Many recent publications – including IACP’s National Consensus Policy on Use of Force – have emphasized de-escalation techniques.
De-escalation is of particular importance because people facing a mental health crisis may react to force or intervention in unexpected ways.
Untreated mental illness can lead people to behave erratically or disruptively. Some individuals may have difficulty responding to directions.
If police aren’t trained in mental health issues, they may interpret these actions as defiance or resisting arrest. Things can escalate quickly.
Police departments should have specific policy and training on policing the mentally ill. But mental health considerations should also be included in the department’s use-of-force policy.
The policies should emphasize the sanctity of human life, focus on de-escalation, and urge officers to go above and beyond to avoid using force in any situation unless absolutely necessary.
Form partnerships with the local mental health community
Law enforcement leaders are quick to point out that CIT programs aren’t a fix-all. Training can help officers effectively defuse situations involving mentally ill individuals. But after they resolve the incident, officers also need to know how to help the person involved.
Often, people with severe mental illnesses end up getting arrested instead of getting help. The National Alliance on Mental Illness reports that every year, 2 million people with mental illness get put in jail. This isn’t a long-term solution, as the mental health condition of these individuals often worsens in jail.
Instead of defaulting to arrest, police departments should partner with the mental health community in their area to make sure people receive the care they need. CIT training can help point officers to resources in their area.
Of course, police aren’t social workers. Officers may not have the capacity to follow up with people struggling with mental illness. Some departments address this issue by partnering with licensed mental health professionals to form a civilian mobile crisis team (MCT).
First, CIT-trained officers secure the scene, then they call in the civilian personnel to follow up.

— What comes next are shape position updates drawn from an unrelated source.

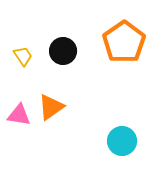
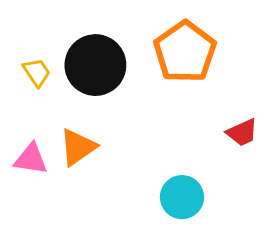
black circle: (63, 51) -> (95, 65), size x1.5

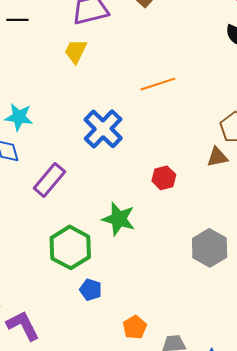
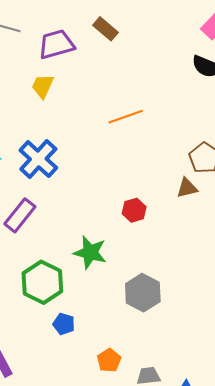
blue cross: (103, 129) -> (38, 159), moved
gray hexagon: (210, 248) -> (143, 293), moved

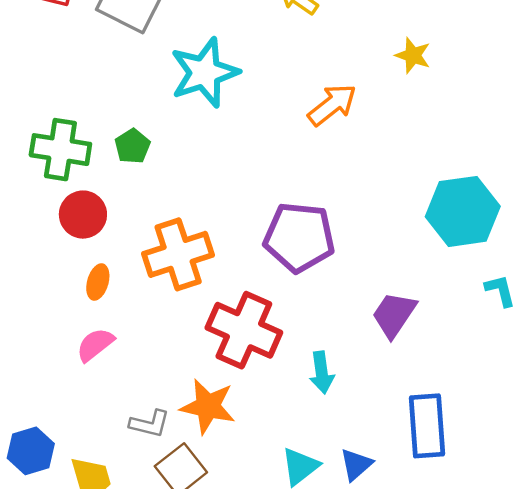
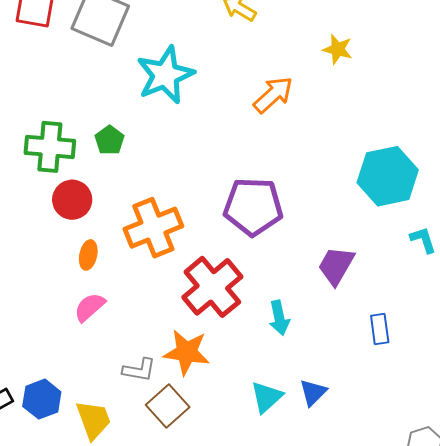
red cross: (244, 330) -> (212, 287), turned 30
blue rectangle: (427, 426) -> (380, 329), moved, size x0.6

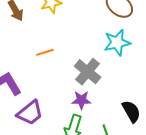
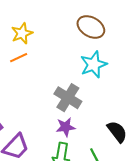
orange line: (45, 52) -> (19, 58), moved

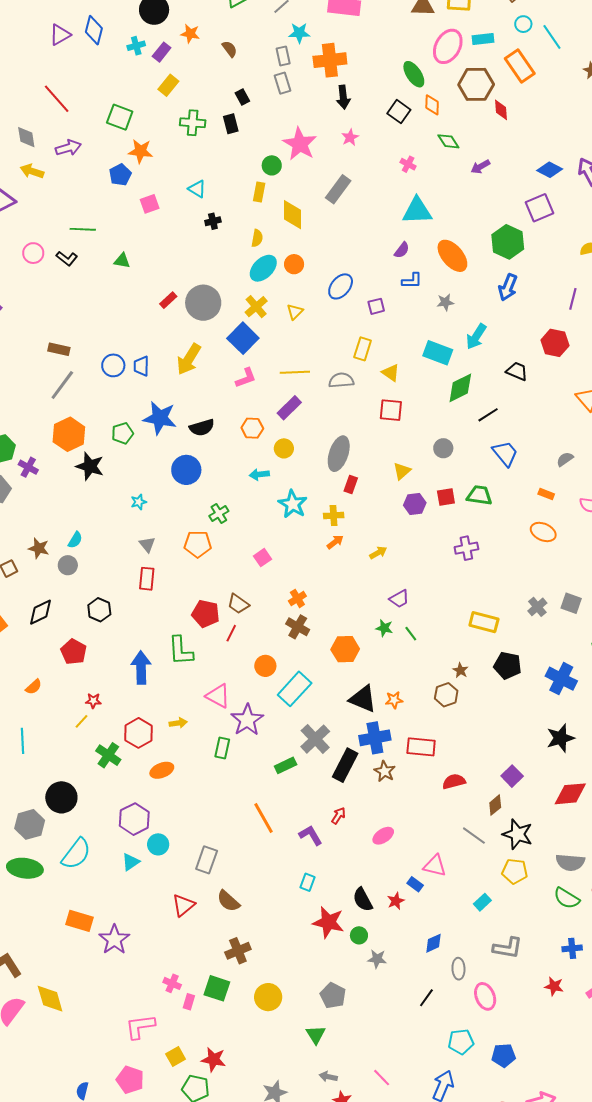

MCTs can assess the needs of the individual in question, and make sure that person gets helps. They can make sure the person in question gets to a mental health facility, refer them to a counselor or psychologist, or provide other follow-up services.
MCTs can serve as a bridge between the police and mental health organizations. But departments should make sure that all officers are aware of mental health resources.
(This can help officers in responding to calls, but it’s also important for them personally, as statistics have shown that police have a higher rate of suicide than the general population.)
In the end, the goal of police work is to help keep people safe and make the community a better place.
Policing the mentally ill is an important part of that. With proper training, strong partnerships, and effective policies, police departments can make sure officers are equipped to serve and protect every member of the community.